Partindo da ideia de analisar registros orais, não se limitou à apenas ouvi-los, mas sim,
de analisá-los e compará-los perante um olhar crítico, reconhecendo, então, algo
habitualmente deixado de lado nos costumes chineses: o regime da oralidade.
Nesse sentido, fica evidente que a historiografia chinesa além de contar com a
oralidade, utiliza-se também e majoritariamente da forma escrita de registro histórico
apresentando, portanto, uma concepção de tempo interna e externa ao mesmo tempo. A partir
da lenda da Huan Mulan que contém várias versões diferentes, algumas mais cômicas e outras
mais sombrias, percebe-se que a história é frequentemente ignorada nos estudos da literatura
chinesa, por ter sido transmitida oralmente. Fato que reforça a valorização do regime escrito,
considerando que a história não recebe devida atenção pela sua forma de transmissão.

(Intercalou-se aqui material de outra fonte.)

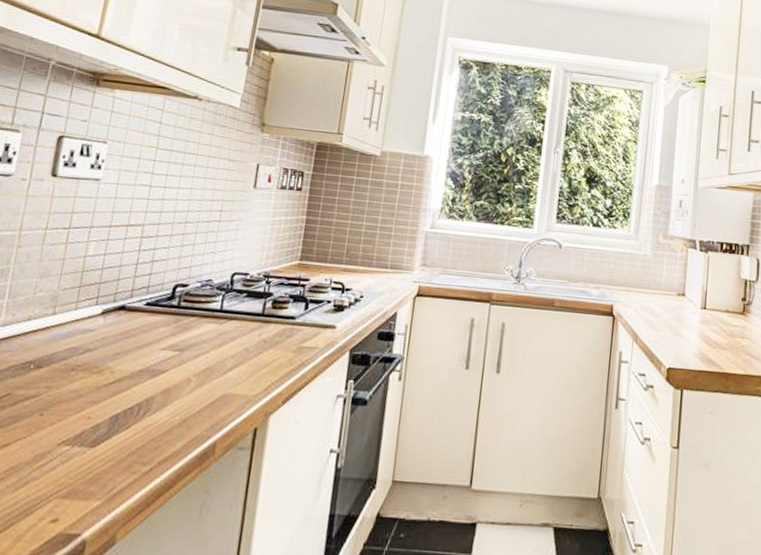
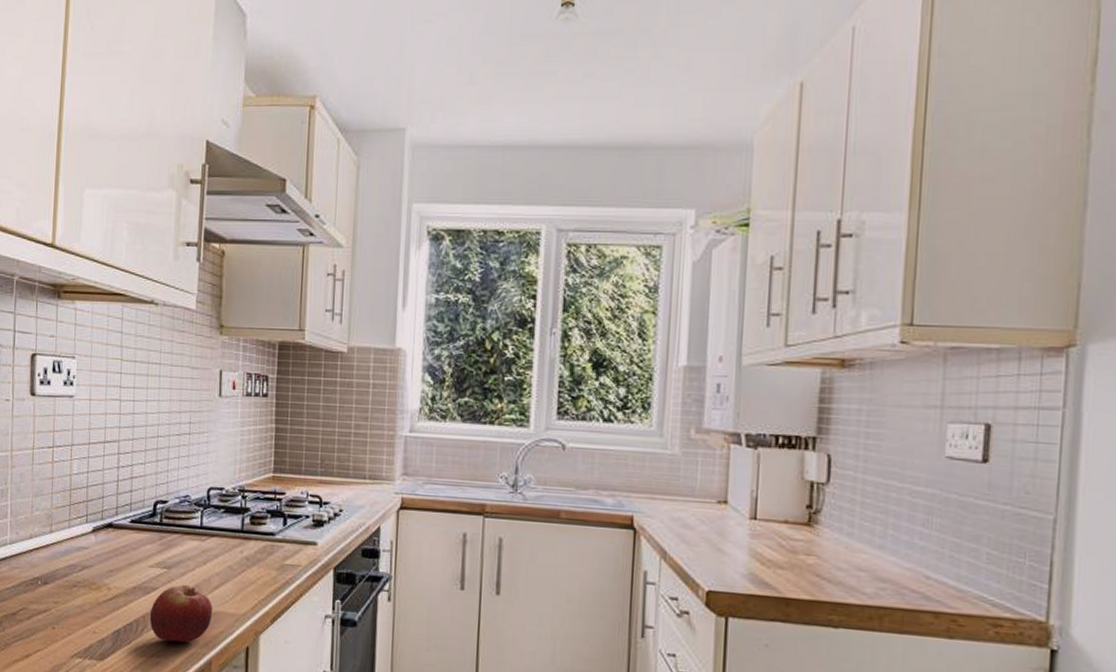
fruit: none [153,366,224,426] -> present [149,584,213,643]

A característica grafa da sociedade acabou refletindo em uma grande importância no
que tange os registros escritos.Com a ascensão da Dinastia Tang, ocorreu também a
valorização gradativa da construção de uma história oficial com o intuito de arquitetar uma
narrativa globalmente aceita, prezando pela unificação e desligando-se das múltiplos
discursos.
O conceito de história oficial, foi utilizada e aprimorada pelas dinastias subsequentes a
Dinastia Tang, contemplando papel político e social, podendo distinguir em distintas
categorias: biográfica, crônica entre outras, ilustram a relevância que a sociedade chinesa já
dava tanto ordenação dos escritos quanto a profissionalização da figura do historiador, nesse
caso uma elite acadêmica que transcrevia os acontecimentos notáveis
Ao decorrer ensaio desenvolvido foi possível compreender as peculiaridades de uma
das múltiplas matrizes historiográficas existentes, a chinesa, que conta com um regime de
historicidade presentista, debruça-se sobre a oralidade e principalmente sobre o registro
histórico escrito, sendo, portanto, exterior e interior, além de basear a cronologia nas
sucessões dinásticas. Assim, o ensaio contribui para uma compreensão mais ampla, não
eurocêntrica, ao propor uma análise historiográfica oriental.
Foi possível notar também,como tal concepção auxiliou no desenvolvimento de alguns
conceitos, que serão utilizados em outros contextos para compor outras historiografias, tal
como a sistematização da escrita da história ou o conceito de história ​magistra vitae​. Deste
modo, fica clara a contribuição chinesa para as demais historiografias, já que tem a vanguarda
quando se trata da inserção de diversos conceitos.